What to do: How many lines of the records below contain the string "Aschim", with case counting? Reply with the number alone.

[Source data]
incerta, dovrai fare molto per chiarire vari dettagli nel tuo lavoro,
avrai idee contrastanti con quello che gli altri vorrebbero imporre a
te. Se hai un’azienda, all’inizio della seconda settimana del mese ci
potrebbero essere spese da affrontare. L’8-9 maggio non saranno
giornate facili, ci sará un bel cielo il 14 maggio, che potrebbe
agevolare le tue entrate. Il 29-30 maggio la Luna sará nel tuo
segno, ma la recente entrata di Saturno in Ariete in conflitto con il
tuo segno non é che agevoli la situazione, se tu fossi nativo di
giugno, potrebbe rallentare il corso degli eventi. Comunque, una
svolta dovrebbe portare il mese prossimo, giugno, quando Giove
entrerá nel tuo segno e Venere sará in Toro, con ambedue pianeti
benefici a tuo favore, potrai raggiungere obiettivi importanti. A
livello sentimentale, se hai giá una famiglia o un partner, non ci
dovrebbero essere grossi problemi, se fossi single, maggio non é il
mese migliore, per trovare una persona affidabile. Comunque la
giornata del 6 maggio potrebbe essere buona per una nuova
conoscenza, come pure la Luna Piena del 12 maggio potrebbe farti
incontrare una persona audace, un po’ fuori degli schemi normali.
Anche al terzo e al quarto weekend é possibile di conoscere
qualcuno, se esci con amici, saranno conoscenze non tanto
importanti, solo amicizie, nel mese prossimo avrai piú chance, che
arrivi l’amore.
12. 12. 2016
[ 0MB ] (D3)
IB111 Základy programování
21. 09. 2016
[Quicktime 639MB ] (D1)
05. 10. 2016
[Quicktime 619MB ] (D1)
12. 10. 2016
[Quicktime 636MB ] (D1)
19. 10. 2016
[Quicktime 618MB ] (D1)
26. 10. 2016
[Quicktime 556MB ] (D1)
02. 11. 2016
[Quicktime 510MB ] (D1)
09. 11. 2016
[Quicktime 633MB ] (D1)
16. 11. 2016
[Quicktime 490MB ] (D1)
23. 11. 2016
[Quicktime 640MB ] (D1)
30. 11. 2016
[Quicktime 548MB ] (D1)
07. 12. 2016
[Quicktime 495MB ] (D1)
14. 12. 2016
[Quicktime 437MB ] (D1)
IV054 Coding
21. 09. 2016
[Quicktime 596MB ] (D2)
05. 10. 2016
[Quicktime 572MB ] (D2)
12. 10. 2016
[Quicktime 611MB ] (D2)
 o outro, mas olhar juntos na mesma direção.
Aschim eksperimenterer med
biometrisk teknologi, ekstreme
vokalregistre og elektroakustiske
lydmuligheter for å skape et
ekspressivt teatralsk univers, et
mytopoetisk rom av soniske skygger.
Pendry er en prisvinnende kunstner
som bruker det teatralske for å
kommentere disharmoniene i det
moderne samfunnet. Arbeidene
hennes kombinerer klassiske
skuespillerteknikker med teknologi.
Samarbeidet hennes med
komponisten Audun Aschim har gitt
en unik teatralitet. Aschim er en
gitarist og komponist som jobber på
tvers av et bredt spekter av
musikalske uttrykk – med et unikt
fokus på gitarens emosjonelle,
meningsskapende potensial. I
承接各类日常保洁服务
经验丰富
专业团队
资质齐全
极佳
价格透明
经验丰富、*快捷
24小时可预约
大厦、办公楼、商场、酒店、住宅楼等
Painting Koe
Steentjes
---
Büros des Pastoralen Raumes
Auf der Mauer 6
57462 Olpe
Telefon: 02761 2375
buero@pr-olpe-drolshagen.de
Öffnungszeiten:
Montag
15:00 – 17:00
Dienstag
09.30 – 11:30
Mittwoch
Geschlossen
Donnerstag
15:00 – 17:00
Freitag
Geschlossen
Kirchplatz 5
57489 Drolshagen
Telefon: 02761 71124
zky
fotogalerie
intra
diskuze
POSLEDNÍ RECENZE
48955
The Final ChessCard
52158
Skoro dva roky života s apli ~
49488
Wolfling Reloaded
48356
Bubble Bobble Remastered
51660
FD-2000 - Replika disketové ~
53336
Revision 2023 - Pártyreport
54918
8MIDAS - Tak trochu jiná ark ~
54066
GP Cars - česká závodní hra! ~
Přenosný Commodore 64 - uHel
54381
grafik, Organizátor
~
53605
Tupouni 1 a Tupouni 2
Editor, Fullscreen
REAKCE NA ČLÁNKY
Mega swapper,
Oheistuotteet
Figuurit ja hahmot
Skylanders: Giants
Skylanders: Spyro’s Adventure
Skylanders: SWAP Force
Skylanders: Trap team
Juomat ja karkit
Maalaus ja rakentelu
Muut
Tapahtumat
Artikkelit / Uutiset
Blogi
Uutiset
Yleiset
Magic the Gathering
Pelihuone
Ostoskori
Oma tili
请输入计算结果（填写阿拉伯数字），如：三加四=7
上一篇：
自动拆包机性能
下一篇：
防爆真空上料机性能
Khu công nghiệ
---
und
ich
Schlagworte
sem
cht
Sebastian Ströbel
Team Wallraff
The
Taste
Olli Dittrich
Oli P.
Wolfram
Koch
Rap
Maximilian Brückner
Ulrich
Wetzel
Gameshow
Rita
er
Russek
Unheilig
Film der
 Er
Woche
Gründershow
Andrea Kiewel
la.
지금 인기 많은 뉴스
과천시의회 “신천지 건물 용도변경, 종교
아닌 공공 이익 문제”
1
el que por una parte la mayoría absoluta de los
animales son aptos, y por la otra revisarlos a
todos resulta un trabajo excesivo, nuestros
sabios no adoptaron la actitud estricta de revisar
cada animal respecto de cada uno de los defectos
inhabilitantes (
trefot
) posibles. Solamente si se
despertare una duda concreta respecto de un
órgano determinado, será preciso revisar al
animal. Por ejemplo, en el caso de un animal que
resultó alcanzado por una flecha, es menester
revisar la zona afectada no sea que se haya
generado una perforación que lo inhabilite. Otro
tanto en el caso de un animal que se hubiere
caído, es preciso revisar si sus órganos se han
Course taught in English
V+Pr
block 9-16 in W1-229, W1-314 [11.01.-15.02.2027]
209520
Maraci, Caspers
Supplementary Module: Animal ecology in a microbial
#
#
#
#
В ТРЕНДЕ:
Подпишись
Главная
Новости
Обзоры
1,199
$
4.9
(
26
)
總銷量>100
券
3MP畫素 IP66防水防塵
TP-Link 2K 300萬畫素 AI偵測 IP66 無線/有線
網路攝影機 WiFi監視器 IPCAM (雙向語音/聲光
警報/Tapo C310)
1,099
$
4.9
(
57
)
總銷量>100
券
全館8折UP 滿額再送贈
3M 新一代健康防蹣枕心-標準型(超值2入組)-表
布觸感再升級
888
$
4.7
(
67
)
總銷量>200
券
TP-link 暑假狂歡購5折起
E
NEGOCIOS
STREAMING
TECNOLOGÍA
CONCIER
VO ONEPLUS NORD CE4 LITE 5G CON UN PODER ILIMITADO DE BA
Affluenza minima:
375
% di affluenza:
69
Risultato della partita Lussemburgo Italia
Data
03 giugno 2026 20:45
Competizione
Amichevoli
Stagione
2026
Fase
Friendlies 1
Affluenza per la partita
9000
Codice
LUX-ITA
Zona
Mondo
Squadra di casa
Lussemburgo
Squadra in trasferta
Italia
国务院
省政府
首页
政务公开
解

Answer to this task: 3